Der Glaube an die Liebe auf den ersten Blick ist kein Problem. Entscheidend ist, ob jemand die Liebe auf den ersten Blick erwartet. Dies ist dann eine extrem schicksalsorientierte Definition der Liebe. Nach dieser muss es „richtig knallen, sonst taugt es nichts“. Diesen Menschen gegenüber stehen jene, die wachstumsorientiert die Liebe erleben. Sie sagen: „Liebe wächst aus Freundschaft, Vertrauen und Geborgenheit.“ Treffen diese unterschiedlichen Wahrnehmungen aufeinander, wird es ganz besonders spannend, weil sie aus solch tiefen Überzeugungen entstehen, dass sie nicht kompatibel sind.

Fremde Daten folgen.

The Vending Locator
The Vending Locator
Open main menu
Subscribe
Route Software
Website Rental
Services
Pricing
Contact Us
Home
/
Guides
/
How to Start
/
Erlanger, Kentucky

Denn wer schicksalsorientierte Erwartungen an die Beziehung hat, der kollidiert mit den Erwartungen desjenigen, der wachstumsorientiert geprägt ist. Aufgrund der eigenen Überzeugungen, wie Liebe „abläuft“, können sich solch extrem gegensätzliche Partner schwerlich ernst nehmen. Oft fühlen sie sich sogar verfeindet. Sagen Sie einem wachstumsorientierten Menschen nach dem ersten Date: „Du bist mein Seelenverwandter“, dann ist der sofort im Fluchtmodus, denn er hält sie für oberflächlich, womöglich dumm oder naiv. Und umgekehrt? Ein „Ich brauche noch etwas Zeit, um meine Gefühle auszudrücken“, bricht dem schicksalsorientieren Menschen nach einem frühen Liebesgeständnis das Herz, er fühlt sich betrogen von dem anderen und seinen Emotionen.

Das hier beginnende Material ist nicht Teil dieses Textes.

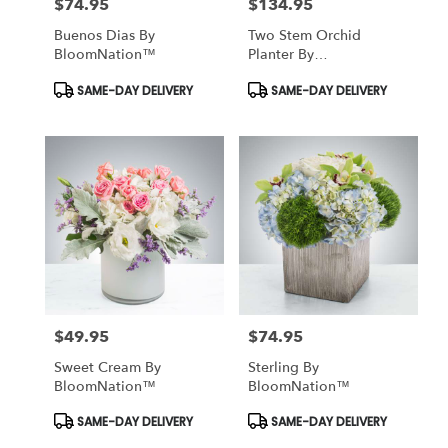
$74.95
$134.95
Price:
Price:
Buenos Dias By
Two Stem Orchid
BloomNation™
Planter By
BloomNation™
Product
Product
SAME-DAY DELIVERY
SAME-DAY DELIVERY
Tags:
Tags:
$49.95
$74.95
Price:
Price:
Sweet Cream By
Sterling By
BloomNation™
BloomNation™
Product
Product
SAME-DAY DELIVERY
SAME-DAY DELIVERY
Tags:
Tags:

Manche schicksalsorientierte Singles kennen die Liebe auf den ersten Blick nur aus Erzählungen, sie selbst klagen meist, dass es ihnen schwerfällt, sich überhaupt zu verlieben, sich fallen zu lassen, die Kontrolle abzugeben. Nicht immer, aber häufig, ist das Warten auf das Schicksal eine Schutzstrategie, um Nähe zu verhindern, weil die Angst vor Enttäuschung so groß ist. Ursachen können im Elternhaus liegen, vielleicht war die Beziehung schrecklich und schmerzhaft und das möchte man selbst keinesfalls erleben. Vielleicht gab es auch in der Vergangenheit eine schlimme Trennung – beispielsweise nach einer Beziehung, die als die ganz große Liebe erlebt wurde.